Changes in Cortical Thickness in 6-Year-Old Children Open Their Mind to a Global Vision of the World

1LaPsyDÉ, UMR 8240, CNRS, Université Paris Descartes and Université de Caen, Sorbonne, 46 rue Saint-Jacques, 75005 Paris, France
2Institut Universitaire de France, 75005 Paris, France
3ISTS, UMR 6301, CNRS, CEA, 14000 Caen, France
4CHU de Caen, Service de Psychiatrie, Centre Esquirol, 14074 Caen, France

Received 20 February 2014; Revised 12 June 2014; Accepted 30 June 2014; Published 9 July 2014

Academic Editor: Tianming Liu

Copyright © 2014 Nicolas Poirel et al. This is an open access article distributed under the Creative Commons Attribution License, which permits unrestricted use, distribution, and reproduction in any medium, provided the original work is properly cited.

Abstract

Even if objectively presented with similar visual stimuli, children younger than 6 years of age exhibit a strong attraction to local visual information (e.g., the trees), whereas children older than 6 years of age, similar to adults, exhibit a visual bias toward global information (e.g., the forest). Here, we studied the cortical thickness changes that underlie this bias shift from local to global visual information. Two groups, matched for age, gender, and handedness, were formed from a total of 30 children who were 6 years old, and both groups performed a traditional global/local visual task.

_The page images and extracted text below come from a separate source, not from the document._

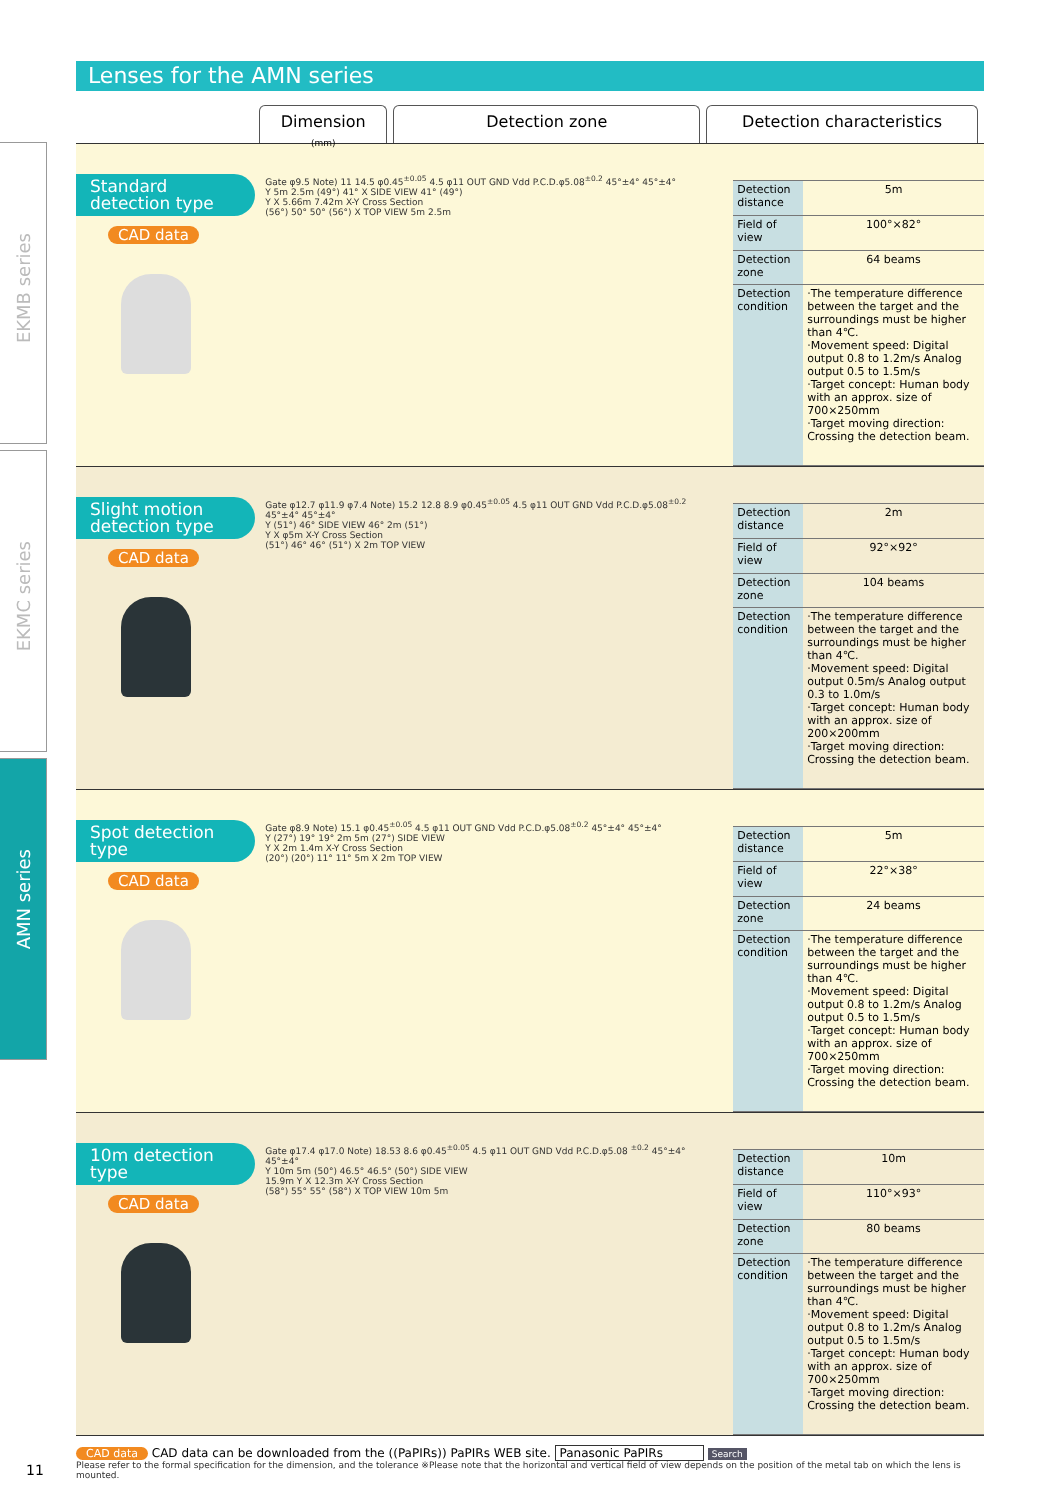EKMB series
EKMC series
AMN series
Lenses for the AMN series
Dimension
(mm)
Detection zone Detection characteristics
Standard detection type
CAD data
Gate φ9.5 Note) 11 14.5 φ0.45<sup>±0.05</sup> 4.5 φ11 OUT GND Vdd P.C.D.φ5.08<sup>±0.2</sup> 45°±4° 45°±4°
Y 5m 2.5m (49°) 41° X SIDE VIEW 41° (49°)
Y X 5.66m 7.42m X-Y Cross Section
(56°) 50° 50° (56°) X TOP VIEW 5m 2.5m
| Detection distance | 5m |
| Field of view | 100°×82° |
| Detection zone | 64 beams |
| Detection condition | ·The temperature difference between the target and the surroundings must be higher than 4℃. ·Movement speed: Digital output 0.8 to 1.2m/s Analog output 0.5 to 1.5m/s ·Target concept: Human body with an approx. size of 700×250mm ·Target moving direction: Crossing the detection beam. |
Slight motion detection type
CAD data
Gate φ12.7 φ11.9 φ7.4 Note) 15.2 12.8 8.9 φ0.45<sup>±0.05</sup> 4.5 φ11 OUT GND Vdd P.C.D.φ5.08<sup>±0.2</sup> 45°±4° 45°±4°
Y (51°) 46° SIDE VIEW 46° 2m (51°)
Y X φ5m X-Y Cross Section
(51°) 46° 46° (51°) X 2m TOP VIEW
| Detection distance | 2m |
| Field of view | 92°×92° |
| Detection zone | 104 beams |
| Detection condition | ·The temperature difference between the target and the surroundings must be higher than 4℃. ·Movement speed: Digital output 0.5m/s Analog output 0.3 to 1.0m/s ·Target concept: Human body with an approx. size of 200×200mm ·Target moving direction: Crossing the detection beam. |
Spot detection type
CAD data
Gate φ8.9 Note) 15.1 φ0.45<sup>±0.05</sup> 4.5 φ11 OUT GND Vdd P.C.D.φ5.08<sup>±0.2</sup> 45°±4° 45°±4°
Y (27°) 19° 19° 2m 5m (27°) SIDE VIEW
Y X 2m 1.4m X-Y Cross Section
(20°) (20°) 11° 11° 5m X 2m TOP VIEW
| Detection distance | 5m |
| Field of view | 22°×38° |
| Detection zone | 24 beams |
| Detection condition | ·The temperature difference between the target and the surroundings must be higher than 4℃. ·Movement speed: Digital output 0.8 to 1.2m/s Analog output 0.5 to 1.5m/s ·Target concept: Human body with an approx. size of 700×250mm ·Target moving direction: Crossing the detection beam. |
10m detection type
CAD data
Gate φ17.4 φ17.0 Note) 18.53 8.6 φ0.45<sup>±0.05</sup> 4.5 φ11 OUT GND Vdd P.C.D.φ5.08 <sup>±0.2</sup> 45°±4° 45°±4°
Y 10m 5m (50°) 46.5° 46.5° (50°) SIDE VIEW
15.9m Y X 12.3m X-Y Cross Section
(58°) 55° 55° (58°) X TOP VIEW 10m 5m
| Detection distance | 10m |
| Field of view | 110°×93° |
| Detection zone | 80 beams |
| Detection condition | ·The temperature difference between the target and the surroundings must be higher than 4℃. ·Movement speed: Digital output 0.8 to 1.2m/s Analog output 0.5 to 1.5m/s ·Target concept: Human body with an approx. size of 700×250mm ·Target moving direction: Crossing the detection beam. |
CAD data CAD data can be downloaded from the ((PaPIRs)) PaPIRs WEB site. Panasonic PaPIRs Search
Please refer to the formal specification for the dimension, and the tolerance ※Please note that the horizontal and vertical field of view depends on the position of the metal tab on which the lens is mounted.
11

The first group presented a local visual bias, and the other group presented a global visual bias. The results indicated that, compared with the local visual bias group, children with a global visual bias exhibited (1) decreased cortical thickness in the bilateral occipital regions and (2) increased cortical thickness in the left frontoparietal regions. These findings constitute the first structural study that supports the view that both synaptic pruning (i.e., decreased cortical thickness) and expansion mechanisms (i.e., increased cortical thickness) cooccur to allow healthy children to develop a global perception of the visual world.